There was a beat of silence, and then another. After ten seconds or so, Hannah figured that Moishe was not going to respond.

 

“We’ll decorate it tomorrow night and you’ll see how pretty it is,” she told him. “You’ll like it, Moishe. I know you will. It’s the holidays and we’re celebrating.”

 

More silence, stretching out for even longer this time. Hannah continued to pet and reassure her feline roommate. “Since it’s Christmas, I think I should get you some new catnap mice. What do you think of that?”

 

There was another second of silence and then she heard a very soft meow. “Two mice?” she asked. “Or three mice?”

 

“Rowwwww,” Moishe responded, moving over to lick her hand.

 

“Three mice it is then,” Hannah repeated, scratching him on his favorite spot under the chin. “Come on, Moishe.

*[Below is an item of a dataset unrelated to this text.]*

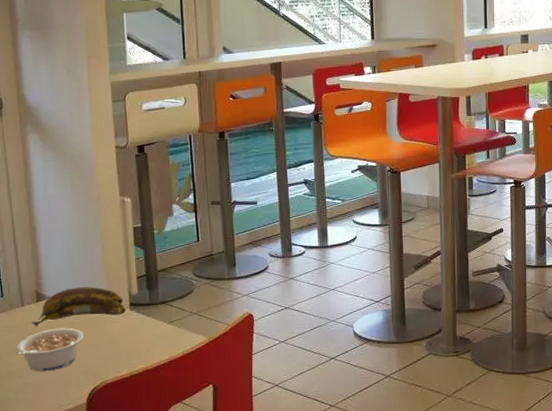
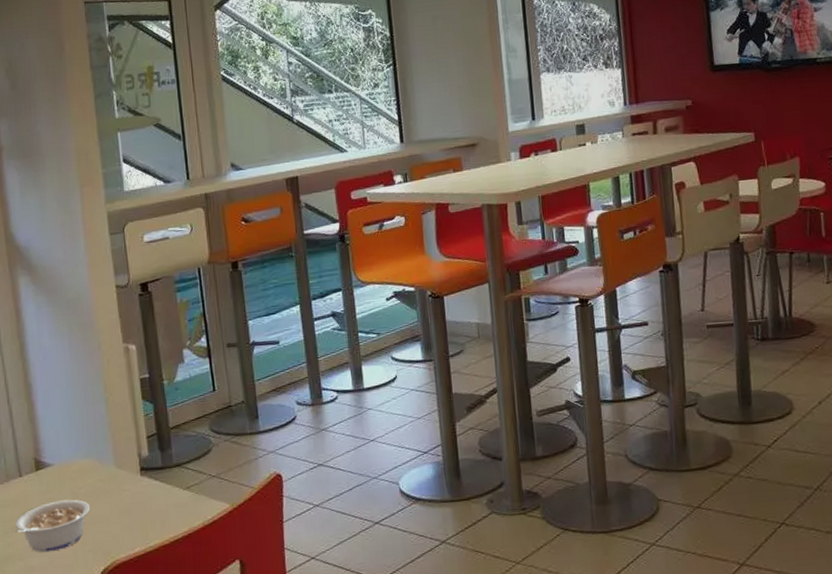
banana: present [31,286,126,327] -> none [30,450,136,500]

It’s late and I’m tired. Let’s go to bed.”

 

This time Moishe followed her to the bedroom and jumped up on his pillow. Hannah climbed in, pulled the covers up to her chin, and reached out to touch his soft fur. This was nice. This was peaceful. The sound of her pet’s even purring was wonderfully relaxing.

 

In no time at all, Hannah began to doze off to her pet’s soft purring. It had been a lovely evening, the scent of pine filled the condo, her cat was purring softly beside her, and all was right with the world…except Bradford Ramsey. He was the only fly in the ointment. Why did he have to come back into her life now and spoil her perfect world?

 

 

 

 

 

CHRISTMAS CHEESE ROUNDS

 

 

For each cheese round you will need:

 

1 cup finely shredded cheddar cheese (measure after shredding, but pack it down in the measuring cup—I prefer a sharp cheddar.) 1 cup finely chopped pecans (measure after chopping) 8-ounce package softened cream cheese (the brick kind, not the whipped kind in the crock) ? cup finely chopped green onions (you can use up to an inch of the stem) 1 small jar jalapeno jelly (I used Knott’s)

 

 

 

Combine all the ingredients except the jalapeno jelly. Pack them into a small round mold, or form a ball and flatten it to resemble a hockey puck (or a baby Brie if you’re not from Minnesota and into winter sports.)

 

 

 

Chill the cheese round for at least 2 hours. (Overnight or even over several days is fine, too.)

 

 

 

When you’re ready to serve, place the cheese round on a pretty serving plate. Heat the jalapeno jelly in the microwave for a few seconds until you can stir it smooth. Then spoon approximately ? cup over the top of the cheese round, letting it drip down the sides and puddle on the plate. Accompany it with a basket of crackers or cocktail bread, and enjoy.

 

 

 

Yield: One cheese round that should serve as an appetizer for 6 to 8 people.